We make young users our pole star.

Mark Zuckerberg

CEO Facebook



Zuckerberg therefore picked up on the theme during the conference call about the figures. According to the founder and CEO, Facebook is reorganizing its teams to focus more on younger people. ‘We want to make young people our pole star rather than making a product for the largest possible group.’

According to the CEO, this will mean that it will see its broad group of users increase less quickly in the coming years. But that shift to the commercially important young people is more important. According to Zuckerberg, that transition will take years.

Billions for the ‘metaverse’

An important reason why Facebook is cautious about the profit projections is that the company is currently investing heavily in Reality Labs, the division specializing in augmented and virtual reality.

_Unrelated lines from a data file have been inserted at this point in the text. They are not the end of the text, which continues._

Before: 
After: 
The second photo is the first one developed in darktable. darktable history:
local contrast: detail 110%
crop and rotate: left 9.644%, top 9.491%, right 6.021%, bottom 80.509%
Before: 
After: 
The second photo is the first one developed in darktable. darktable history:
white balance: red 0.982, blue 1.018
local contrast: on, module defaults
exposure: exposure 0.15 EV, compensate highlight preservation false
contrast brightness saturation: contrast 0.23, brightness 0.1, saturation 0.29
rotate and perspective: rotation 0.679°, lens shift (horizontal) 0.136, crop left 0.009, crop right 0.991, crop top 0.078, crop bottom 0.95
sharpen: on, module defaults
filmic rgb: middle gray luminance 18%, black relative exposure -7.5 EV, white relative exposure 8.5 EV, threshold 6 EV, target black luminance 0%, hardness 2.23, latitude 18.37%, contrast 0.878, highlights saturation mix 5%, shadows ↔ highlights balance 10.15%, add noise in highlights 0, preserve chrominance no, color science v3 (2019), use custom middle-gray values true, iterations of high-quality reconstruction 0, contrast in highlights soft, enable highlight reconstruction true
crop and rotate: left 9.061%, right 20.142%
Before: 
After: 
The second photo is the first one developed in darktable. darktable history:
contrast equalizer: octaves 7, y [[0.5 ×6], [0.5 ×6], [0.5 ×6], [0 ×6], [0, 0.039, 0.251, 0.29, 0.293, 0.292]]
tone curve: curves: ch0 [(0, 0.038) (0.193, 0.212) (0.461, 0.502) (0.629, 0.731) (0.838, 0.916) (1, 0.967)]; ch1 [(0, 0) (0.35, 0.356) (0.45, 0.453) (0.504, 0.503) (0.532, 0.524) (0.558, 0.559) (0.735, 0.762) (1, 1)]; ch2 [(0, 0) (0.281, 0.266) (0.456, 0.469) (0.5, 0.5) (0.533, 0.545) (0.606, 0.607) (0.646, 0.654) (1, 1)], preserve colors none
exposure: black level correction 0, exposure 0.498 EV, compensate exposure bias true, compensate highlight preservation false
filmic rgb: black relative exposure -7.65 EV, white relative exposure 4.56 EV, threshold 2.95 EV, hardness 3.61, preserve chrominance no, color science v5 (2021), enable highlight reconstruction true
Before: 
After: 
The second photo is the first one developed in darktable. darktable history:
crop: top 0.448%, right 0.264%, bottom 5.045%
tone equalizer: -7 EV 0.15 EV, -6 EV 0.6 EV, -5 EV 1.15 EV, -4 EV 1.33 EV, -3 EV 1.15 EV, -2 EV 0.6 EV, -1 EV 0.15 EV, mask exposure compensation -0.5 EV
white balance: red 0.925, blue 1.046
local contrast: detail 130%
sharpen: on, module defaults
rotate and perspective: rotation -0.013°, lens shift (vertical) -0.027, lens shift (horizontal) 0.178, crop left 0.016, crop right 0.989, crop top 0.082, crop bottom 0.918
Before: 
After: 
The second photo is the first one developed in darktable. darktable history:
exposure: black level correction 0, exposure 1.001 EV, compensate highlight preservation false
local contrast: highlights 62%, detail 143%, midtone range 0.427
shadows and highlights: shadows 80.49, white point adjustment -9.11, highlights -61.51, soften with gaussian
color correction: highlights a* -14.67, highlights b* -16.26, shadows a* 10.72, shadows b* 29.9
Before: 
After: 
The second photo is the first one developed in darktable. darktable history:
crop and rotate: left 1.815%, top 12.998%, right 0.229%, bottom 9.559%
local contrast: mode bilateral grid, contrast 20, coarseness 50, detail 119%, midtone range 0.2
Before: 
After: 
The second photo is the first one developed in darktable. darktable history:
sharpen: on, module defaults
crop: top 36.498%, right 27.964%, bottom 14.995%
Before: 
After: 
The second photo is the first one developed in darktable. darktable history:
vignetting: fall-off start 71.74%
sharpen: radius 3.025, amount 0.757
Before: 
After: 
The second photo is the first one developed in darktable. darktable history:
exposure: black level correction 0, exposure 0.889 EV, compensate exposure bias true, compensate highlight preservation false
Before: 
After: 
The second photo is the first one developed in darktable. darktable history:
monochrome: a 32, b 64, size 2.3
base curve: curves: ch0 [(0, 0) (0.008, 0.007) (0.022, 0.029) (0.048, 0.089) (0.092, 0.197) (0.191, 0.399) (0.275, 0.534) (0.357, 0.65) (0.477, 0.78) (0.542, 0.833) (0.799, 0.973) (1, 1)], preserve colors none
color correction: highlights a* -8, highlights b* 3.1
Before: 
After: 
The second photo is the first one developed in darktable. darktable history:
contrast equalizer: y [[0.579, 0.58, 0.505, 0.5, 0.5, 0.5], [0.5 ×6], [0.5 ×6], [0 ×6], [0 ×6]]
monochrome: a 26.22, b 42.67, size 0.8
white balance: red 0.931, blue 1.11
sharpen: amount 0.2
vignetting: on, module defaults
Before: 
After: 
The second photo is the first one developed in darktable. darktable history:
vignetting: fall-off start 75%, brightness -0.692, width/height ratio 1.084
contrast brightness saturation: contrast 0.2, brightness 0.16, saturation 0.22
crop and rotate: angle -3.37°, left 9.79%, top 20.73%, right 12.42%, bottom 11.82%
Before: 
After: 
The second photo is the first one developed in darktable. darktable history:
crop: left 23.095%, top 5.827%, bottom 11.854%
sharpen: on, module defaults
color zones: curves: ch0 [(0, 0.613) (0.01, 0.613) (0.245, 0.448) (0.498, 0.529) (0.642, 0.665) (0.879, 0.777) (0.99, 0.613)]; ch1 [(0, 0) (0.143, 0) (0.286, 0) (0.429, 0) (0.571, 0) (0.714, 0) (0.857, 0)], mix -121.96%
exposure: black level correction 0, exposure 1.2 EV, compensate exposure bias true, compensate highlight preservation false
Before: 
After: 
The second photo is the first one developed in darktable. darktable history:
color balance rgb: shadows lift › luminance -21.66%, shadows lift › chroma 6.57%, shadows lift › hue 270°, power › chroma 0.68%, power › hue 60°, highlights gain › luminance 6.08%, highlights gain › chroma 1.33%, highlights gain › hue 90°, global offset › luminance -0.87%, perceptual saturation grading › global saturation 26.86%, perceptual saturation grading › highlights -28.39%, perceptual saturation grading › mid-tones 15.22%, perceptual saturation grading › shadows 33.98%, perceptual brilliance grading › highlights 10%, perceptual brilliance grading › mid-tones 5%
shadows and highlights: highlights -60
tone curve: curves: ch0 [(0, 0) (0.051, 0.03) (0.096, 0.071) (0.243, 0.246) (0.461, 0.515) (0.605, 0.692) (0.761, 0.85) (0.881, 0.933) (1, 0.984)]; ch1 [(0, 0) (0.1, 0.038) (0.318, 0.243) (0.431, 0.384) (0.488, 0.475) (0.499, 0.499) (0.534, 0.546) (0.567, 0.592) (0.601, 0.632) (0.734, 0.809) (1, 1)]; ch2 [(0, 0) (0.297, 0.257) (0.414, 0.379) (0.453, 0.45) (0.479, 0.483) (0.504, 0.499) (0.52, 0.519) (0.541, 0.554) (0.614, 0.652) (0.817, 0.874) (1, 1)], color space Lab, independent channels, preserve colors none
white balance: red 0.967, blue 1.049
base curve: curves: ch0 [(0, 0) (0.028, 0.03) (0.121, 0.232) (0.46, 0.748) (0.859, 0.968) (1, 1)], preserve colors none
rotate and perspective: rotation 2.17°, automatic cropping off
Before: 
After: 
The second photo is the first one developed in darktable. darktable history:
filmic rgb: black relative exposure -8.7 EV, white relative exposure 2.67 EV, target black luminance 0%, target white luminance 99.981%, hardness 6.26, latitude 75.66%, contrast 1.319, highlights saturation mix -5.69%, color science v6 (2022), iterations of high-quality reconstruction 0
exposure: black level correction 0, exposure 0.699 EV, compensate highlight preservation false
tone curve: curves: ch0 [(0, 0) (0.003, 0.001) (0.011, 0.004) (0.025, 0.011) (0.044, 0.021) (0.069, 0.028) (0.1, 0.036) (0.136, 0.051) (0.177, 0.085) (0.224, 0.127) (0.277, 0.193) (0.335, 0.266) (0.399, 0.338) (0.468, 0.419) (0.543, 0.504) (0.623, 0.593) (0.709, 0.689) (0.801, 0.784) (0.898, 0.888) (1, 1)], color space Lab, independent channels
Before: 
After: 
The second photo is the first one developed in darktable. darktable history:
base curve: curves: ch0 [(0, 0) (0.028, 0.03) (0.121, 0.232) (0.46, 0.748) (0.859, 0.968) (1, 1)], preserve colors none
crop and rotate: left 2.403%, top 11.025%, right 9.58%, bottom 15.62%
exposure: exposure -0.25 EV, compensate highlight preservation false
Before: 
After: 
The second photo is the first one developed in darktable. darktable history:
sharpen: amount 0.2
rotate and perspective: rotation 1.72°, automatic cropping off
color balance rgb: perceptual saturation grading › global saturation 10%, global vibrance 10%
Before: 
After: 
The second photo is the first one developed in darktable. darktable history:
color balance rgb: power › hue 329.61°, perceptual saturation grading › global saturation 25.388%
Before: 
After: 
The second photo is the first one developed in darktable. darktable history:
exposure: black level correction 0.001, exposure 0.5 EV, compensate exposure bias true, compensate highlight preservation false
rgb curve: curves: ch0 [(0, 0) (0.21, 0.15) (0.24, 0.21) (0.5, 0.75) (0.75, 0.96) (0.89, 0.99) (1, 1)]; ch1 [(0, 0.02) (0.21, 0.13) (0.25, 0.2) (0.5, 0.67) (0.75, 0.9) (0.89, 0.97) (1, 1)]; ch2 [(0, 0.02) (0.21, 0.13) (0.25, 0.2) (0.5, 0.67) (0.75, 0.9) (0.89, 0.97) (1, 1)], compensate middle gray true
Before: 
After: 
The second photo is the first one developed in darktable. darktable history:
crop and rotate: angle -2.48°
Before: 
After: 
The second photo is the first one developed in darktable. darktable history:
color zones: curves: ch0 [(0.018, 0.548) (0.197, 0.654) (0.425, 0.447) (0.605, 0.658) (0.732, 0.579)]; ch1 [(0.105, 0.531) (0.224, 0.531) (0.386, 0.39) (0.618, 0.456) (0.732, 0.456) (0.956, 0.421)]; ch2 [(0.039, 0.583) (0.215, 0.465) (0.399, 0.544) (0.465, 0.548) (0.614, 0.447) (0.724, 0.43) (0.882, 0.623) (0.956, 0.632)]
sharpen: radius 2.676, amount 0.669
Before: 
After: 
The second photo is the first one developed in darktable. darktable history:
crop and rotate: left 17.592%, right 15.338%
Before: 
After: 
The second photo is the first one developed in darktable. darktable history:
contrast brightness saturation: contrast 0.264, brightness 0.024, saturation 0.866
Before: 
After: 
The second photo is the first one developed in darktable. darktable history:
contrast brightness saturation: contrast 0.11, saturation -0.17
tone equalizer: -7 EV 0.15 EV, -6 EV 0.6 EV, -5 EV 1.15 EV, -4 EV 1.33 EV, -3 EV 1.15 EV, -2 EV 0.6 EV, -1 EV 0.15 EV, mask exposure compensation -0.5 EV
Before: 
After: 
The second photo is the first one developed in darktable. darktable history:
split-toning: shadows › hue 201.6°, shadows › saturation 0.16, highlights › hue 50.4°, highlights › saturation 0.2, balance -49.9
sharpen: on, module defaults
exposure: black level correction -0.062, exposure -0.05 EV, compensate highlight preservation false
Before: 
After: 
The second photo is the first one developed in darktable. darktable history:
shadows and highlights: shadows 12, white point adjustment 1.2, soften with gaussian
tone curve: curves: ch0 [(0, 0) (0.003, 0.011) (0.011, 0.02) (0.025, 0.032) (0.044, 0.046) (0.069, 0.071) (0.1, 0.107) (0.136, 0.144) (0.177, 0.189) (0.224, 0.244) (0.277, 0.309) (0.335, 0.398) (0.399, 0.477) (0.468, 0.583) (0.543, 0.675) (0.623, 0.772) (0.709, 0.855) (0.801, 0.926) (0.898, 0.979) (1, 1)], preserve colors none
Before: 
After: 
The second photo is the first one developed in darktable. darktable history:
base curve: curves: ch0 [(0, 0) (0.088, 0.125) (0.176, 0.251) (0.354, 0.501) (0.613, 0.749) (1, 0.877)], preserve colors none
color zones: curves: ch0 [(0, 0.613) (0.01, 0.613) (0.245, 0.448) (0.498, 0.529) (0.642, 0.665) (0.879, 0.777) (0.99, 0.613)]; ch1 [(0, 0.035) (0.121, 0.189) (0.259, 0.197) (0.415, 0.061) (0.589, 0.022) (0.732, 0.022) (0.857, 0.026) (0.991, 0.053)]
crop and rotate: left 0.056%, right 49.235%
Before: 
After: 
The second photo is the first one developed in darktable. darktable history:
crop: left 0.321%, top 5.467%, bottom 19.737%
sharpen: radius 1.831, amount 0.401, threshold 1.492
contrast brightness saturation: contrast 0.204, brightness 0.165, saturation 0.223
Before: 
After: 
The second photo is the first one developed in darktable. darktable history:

He is working on what Facebook calls the ‘metaverse’, a virtual world filled with digital avatars, in which people can work and relax.

Facebook announced earlier this month that it will recruit 10,000 people in Europe to build that world. That will weigh $10 billion on operating profit in 2021, it sounded Monday evening. The cost will increase later on. And CEO Mark Zuckerberg immediately gave the warning that there will not immediately be income. “But we believe very strongly that this will be the successor to the mobile internet,” he said.